Mitigating CUDA GPU memory fragmentation and OOM issues

I’m currently playing around with some transformers with variable batch sizes, and I’m running into pretty severe memory fragmentation issues, with CUDA OOM occurring at less than 70% GPU memory utilization. For example (see the GitHub link below for more extreme cases, of failure at <50% GPU memory):

RuntimeError: CUDA out of memory. Tried to allocate 1.48 GiB (GPU 0; 23.65 GiB total capacity; 16.22 GiB already allocated; 111.12 MiB free; 22.52 GiB reserved in total by PyTorch)

This has been discussed before on the PyTorch forums [1, 2] and GitHub. Fragmentation is also mentioned briefly in the docs for torch.cuda.empty_cache():

empty_cache() doesn’t increase the amount of GPU memory available for PyTorch. However, it may help reduce fragmentation of GPU memory in certain cases. See Memory management for more details about GPU memory management.

According to this thread, we shouldn’t be relying on torch.cuda.empty_cache(). However (in my use case, at least), torch.cuda.empty_cache() is the difference between running code with GiBs of GPU memory to spare and CUDA OOM errors. None of these past threads (as far as I can tell) really led to conclusive mitigation strategies for this problem.

My questions are:

  1. Are there “official” best practices for handling cases when GPU memory fragmentation is severely reducing effective usable GPU memory?
  2. Can we get more documentation about when torch.cuda.empty_cache() is the right tool for addressing OOM/fragmentation issues?

As far as I can tell, moving all allocated tensors into main memory, emptying the cache, then moving them back to GPU memory a la this post seems a reasonable (if potentially expensive) strategy. Is this recommended?

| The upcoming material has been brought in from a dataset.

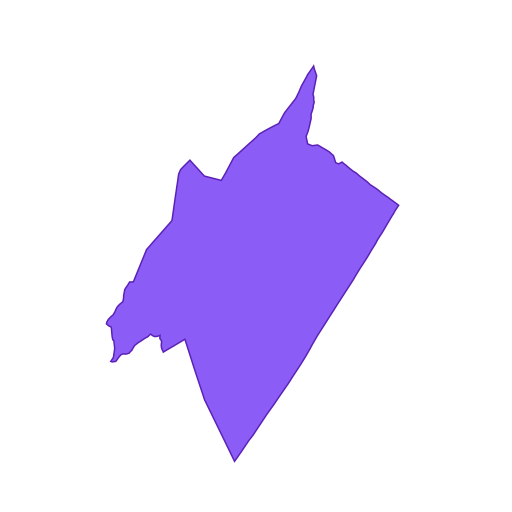 outline of Bejucal de Ocampo, Chiapas, Mexico, rotated 203°
{"feature_id": "50627088B40771166134628", "entity_name": "Bejucal de Ocampo", "entity_type": "district", "adm_level": 2, "iso_a3": "MEX", "parent_name": "Mexico", "parent_adm1": "Chiapas", "projection": "equal_earth", "projection_center": [-92.152, 15.488], "detail": "fine", "context": "isolated", "style": "filled", "palette": "violet", "viewbox_px": 512, "rotation_deg": 203, "n_neighbors": 0, "source": "geoboundaries", "source_scale": "gbopen_adm2", "svg_char_len": 3273}
<svg xmlns="http://www.w3.org/2000/svg" viewBox="0 0 512 512"><g transform="rotate(203 256 256)"><path d="M277.2,453.4L277.3,452.7L278.8,445.6L279.3,443.4L279.6,439.6L280.3,433.1L280.6,430.0L280.6,425.6L280.6,423.5L280.8,419.5L281.0,416.4L282.1,412.3L284.2,404.6L285.6,399.3L285.9,396.9L286.5,390.0L286.8,386.9L290.7,382.3L294.3,377.9L295.0,377.0L298.7,372.2L300.7,369.6L301.5,367.2L302.2,365.3L303.8,361.8L306.7,355.7L309.5,349.6L312.2,343.8L315.0,337.9L315.5,331.7L316.0,325.6L316.4,320.9L317.5,312.0L320.5,311.6L326.9,310.6L332.9,309.7L334.8,309.4L340.7,312.1L345.4,314.3L349.9,316.3L350.5,316.6L354.3,318.4L356.1,313.9L357.5,310.5L358.1,309.0L359.2,306.0L359.2,301.1L358.8,299.7L356.6,291.4L355.9,288.5L354.9,284.9L353.2,278.3L352.4,275.3L347.2,255.8L359.3,219.1L359.2,215.5L358.8,184.3L360.2,183.6L361.5,183.0L362.2,182.7L362.8,178.6L363.1,177.2L363.4,176.0L363.7,173.6L363.0,170.9L363.0,170.6L362.4,167.9L362.1,167.1L361.6,165.9L361.0,163.5L361.0,163.3L360.7,162.0L362.0,159.4L362.3,158.9L362.5,158.5L363.3,156.6L363.8,154.9L364.0,153.4L364.1,151.6L364.1,150.3L364.0,149.8L364.5,146.6L364.7,145.3L365.2,144.6L365.6,144.1L366.2,142.4L367.1,140.1L367.2,139.4L367.5,137.1L367.2,135.1L365.4,134.5L364.2,134.1L363.0,134.1L361.4,133.9L357.9,127.4L357.0,125.7L355.1,122.9L353.9,122.6L353.7,122.4L351.4,118.3L349.9,115.6L347.7,107.2L347.8,105.9L348.5,102.2L347.0,102.3L343.9,104.2L343.3,106.5L342.7,109.4L341.8,112.2L339.8,114.2L338.3,114.5L336.8,115.3L334.8,117.0L334.2,119.1L333.5,120.4L333.2,123.3L332.7,126.3L330.5,130.3L328.5,133.1L326.9,135.7L325.6,137.5L323.8,139.8L323.0,142.1L322.4,142.9L321.0,142.5L319.3,142.2L318.0,142.2L316.7,142.8L315.5,143.4L313.3,145.5L312.8,143.8L312.1,142.3L310.3,141.3L309.5,140.5L308.4,136.9L307.4,135.0L306.0,133.3L304.5,132.1L303.8,131.3L288.9,151.6L268.7,128.1L247.2,103.6L209.6,70.9L195.5,58.6L192.9,70.8L190.5,83.3L188.7,90.0L187.2,98.2L183.9,115.9L183.8,116.0L182.8,120.7L181.7,125.4L180.0,134.0L177.0,148.6L176.6,150.3L175.2,158.7L172.5,173.6L171.0,183.4L169.9,192.7L169.9,192.9L169.5,197.6L169.1,200.3L169.1,200.5L168.5,205.5L168.3,206.7L168.3,206.8L162.0,244.4L157.2,272.0L156.3,279.1L156.2,279.4L155.4,285.0L154.3,291.1L153.3,297.0L152.7,300.8L152.2,305.2L150.8,314.1L150.4,318.8L149.8,322.4L149.0,326.6L147.3,339.8L146.5,345.6L146.0,348.5L146.0,348.8L145.6,352.3L144.5,358.4L153.0,360.5L154.2,360.7L155.9,361.2L159.0,361.9L159.7,362.0L164.5,363.0L167.3,363.8L169.4,364.5L170.2,364.7L172.6,365.2L173.8,365.4L178.2,366.2L179.1,366.4L182.0,367.5L183.8,368.1L186.4,368.7L188.2,369.2L190.3,369.7L192.3,370.2L192.5,370.3L196.0,371.5L200.1,372.1L207.0,374.1L207.9,374.5L210.7,375.2L213.5,376.1L215.9,373.2L216.9,373.0L219.0,373.0L220.3,374.4L220.9,375.1L222.2,376.8L224.0,378.7L226.7,379.6L229.2,380.5L230.7,380.7L232.5,381.0L234.9,381.3L236.7,381.5L238.5,381.8L240.4,382.0L242.6,382.3L243.8,381.6L245.8,380.4L247.3,379.5L249.8,379.4L251.8,379.4L252.2,379.3L253.1,380.5L254.4,382.5L254.6,382.7L256.0,384.8L256.6,385.6L256.8,391.4L257.7,397.2L257.8,397.6L258.6,402.0L258.9,403.9L259.9,406.2L260.7,408.1L261.0,412.2L261.4,415.2L262.1,416.7L262.3,418.7L262.6,420.5L263.8,422.1L264.6,424.1L265.5,425.7L266.7,427.1L270.6,445.6L272.1,447.3L274.9,450.4L276.0,451.8L277.2,453.4Z" fill="#8b5cf6" stroke="#5b21b6" stroke-width="1.5"/></g></svg>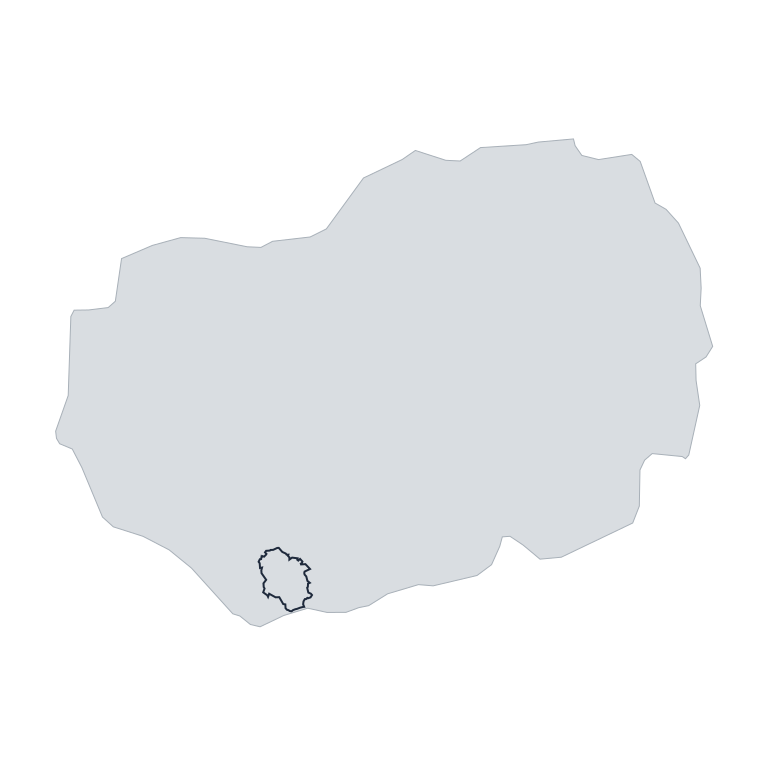 Rankovtse, Rankovce, North Macedonia shown in context, rotated 178°
{"feature_id": "65306769B9482621128818", "entity_name": "Rankovtse", "entity_type": "district", "adm_level": 2, "iso_a3": "MKD", "parent_name": "North Macedonia", "parent_adm1": "Rankovce", "projection": "robinson", "projection_center": [22.13, 42.211], "detail": "fine", "context": "in_parent", "style": "outline", "palette": "slate", "viewbox_px": 768, "rotation_deg": 178, "n_neighbors": 0, "source": "geoboundaries", "source_scale": "gbopen_adm2", "svg_char_len": 2243}
<svg xmlns="http://www.w3.org/2000/svg" viewBox="0 0 768 768"><g transform="rotate(178 384 384)"><path d="M342.2,180.6L356.6,182.3L387.7,174.2L407.1,163.0L416.9,161.4L430.0,157.1L448.9,157.7L468.1,162.6L492.4,156.1L516.3,145.7L525.9,148.3L536.2,157.2L543.1,159.6L582.8,206.7L604.5,225.7L630.2,240.2L659.5,250.7L670.0,260.9L688.8,310.9L697.8,329.9L710.2,335.6L713.2,341.1L713.8,348.3L700.0,383.5L694.6,462.4L691.1,468.6L676.5,468.3L657.0,470.0L649.6,476.1L641.9,518.5L610.6,530.6L582.1,537.4L558.1,535.9L515.9,525.9L502.2,524.8L490.4,530.5L452.7,533.5L436.2,541.0L397.3,590.6L358.0,607.7L344.5,616.3L314.5,605.4L300.1,604.2L279.3,616.9L233.6,618.2L221.3,620.4L186.1,622.3L184.7,615.5L178.3,605.5L161.9,600.8L128.4,604.8L120.2,597.5L106.8,555.4L96.0,548.7L84.1,534.5L64.0,488.7L63.7,468.7L65.2,451.2L54.2,410.1L61.2,399.8L71.8,393.3L72.0,376.7L69.2,351.6L81.9,302.4L85.3,298.8L88.5,301.1L118.4,305.1L126.2,298.8L131.2,289.1L133.1,253.1L140.3,236.4L212.9,204.7L234.2,203.5L250.5,218.1L263.4,227.4L271.1,227.1L274.0,217.7L282.8,199.7L297.7,189.4L341.8,180.6L342.2,180.6Z" fill="#d9dde1" stroke="#a8b0b8" stroke-width="1"/><path d="M512.4,215.7L512.9,213.3L514.2,213.2L515.5,210.7L514.5,209.2L514.3,204.4L512.3,204.8L513.1,202.1L513.0,199.2L508.6,192.4L511.4,189.0L511.3,185.3L510.5,183.8L512.0,180.0L508.0,176.9L507.3,175.3L506.1,178.4L499.8,174.6L496.1,174.6L492.4,167.6L490.3,167.2L490.2,163.4L488.8,161.7L487.3,161.3L486.9,161.0L486.4,160.5L485.2,160.2L484.2,160.1L483.6,160.6L483.1,161.0L482.8,161.2L480.5,162.0L478.8,162.3L477.9,162.6L475.6,163.4L472.8,164.0L471.8,164.1L471.6,164.1L472.5,166.7L472.0,169.6L470.6,171.8L469.4,171.8L468.1,172.9L467.5,172.5L464.9,173.3L463.3,175.6L464.4,177.0L466.9,178.2L467.9,183.1L467.2,183.9L466.9,187.1L465.1,187.9L467.4,189.9L468.4,194.4L470.0,196.3L470.3,197.9L469.9,199.3L464.4,201.7L468.8,206.7L473.2,206.6L473.4,207.4L472.4,207.8L471.7,209.4L474.0,212.1L475.8,210.5L476.8,211.4L476.4,212.8L481.9,213.7L484.7,211.8L484.6,214.0L485.9,215.5L485.5,216.8L487.3,216.8L488.1,218.0L491.5,219.7L494.9,223.9L496.4,223.9L500.6,222.1L503.2,222.1L503.9,221.5L507.6,221.4L508.8,219.9L507.4,218.3L507.8,217.6L509.9,215.6L511.3,216.2L512.1,215.3L512.4,215.7Z" fill="none" stroke="#1e293b" stroke-width="2"/></g></svg>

In no way to steal from the focus of this super important issue you raise, I am curious how your code would fair with the DeepSpeed integration - since it manages temp memory allocations itself. And in my few experiments it needs 3-5x less gpu RAM with its ZeRO algorithms. that is if you’re using the HF trainer. If you don’t use the latter, you can see from the code how to activate deepspeed in your own trainer.

We are getting close to completing the integration but you can already try my branch:

There is a doc in it that explains how to activate it.
You’d need to install DeepSpeed from its master.

If you have any follow up questions please ask in that PR thread so that we don’t derail this thread.

We also recently added support for Sharded DDP via fairscale. if you use HF trainer, just install fairscale and add --sharded_ddp to the training args and you should also see a huge improvement in memory utilization. Again if you have questions let’s continue this discussion on HF forums.

Back to the topic of this thread.

Very interesting, thanks for sharing! I’m not using the HuggingFace trainer, but I went ahead and ran with deepspeed with my current code.

I normally run:

ENV=var python -m train --arg1 val1 --arg2 val2

I ran:

ENV=var deepspeed ./train.py --arg1 val1 --arg2 val2

I don’t see any difference in runtime/memory usage, though. Is there anything else I need to do? My ds_report looks like this:

JIT compiled ops requires ninja
ninja .................. [OKAY]
--------------------------------------------------
op name ................ installed .. compatible
--------------------------------------------------
cpu_adam ............... [NO] ....... [OKAY]
fused_adam ............. [NO] ....... [OKAY]
fused_lamb ............. [NO] ....... [OKAY]
 [WARNING]  sparse_attn requires one of the following commands '['llvm-config', 'llvm-config-9']', but it does not exist!
sparse_attn ............ [NO] ....... [NO]
transformer ............ [NO] ....... [OKAY]
stochastic_transformer . [NO] ....... [OKAY]
utils .................. [NO] ....... [OKAY]
--------------------------------------------------

Did you pre-build the extension ops? I’ve got a CUDA Version mismatch that’s preventing me from pre-building them with DS_BUILD_OPS=1 pip install deepspeed.

Based on previous experience - continuing the ZeRO solution discussion here will derail your attempt to find core solutions. I highly recommend removing these follow ups and opening a separate thread on HF forums (and tag @stas) and we can continue there.

But the quick answer is that based on your reply - you’re not using deepspeed, you’re just using its launcher. You need to:

  1. create a configuration file which sets up its ZeRO magic.See: DeepSpeed Configuration JSON - DeepSpeed
  2. activate deepspeed Getting Started - DeepSpeed
  3. use its wrapped model in training Getting Started - DeepSpeed
  4. launch it as Getting Started - DeepSpeed

That’s when you will see huge improvements.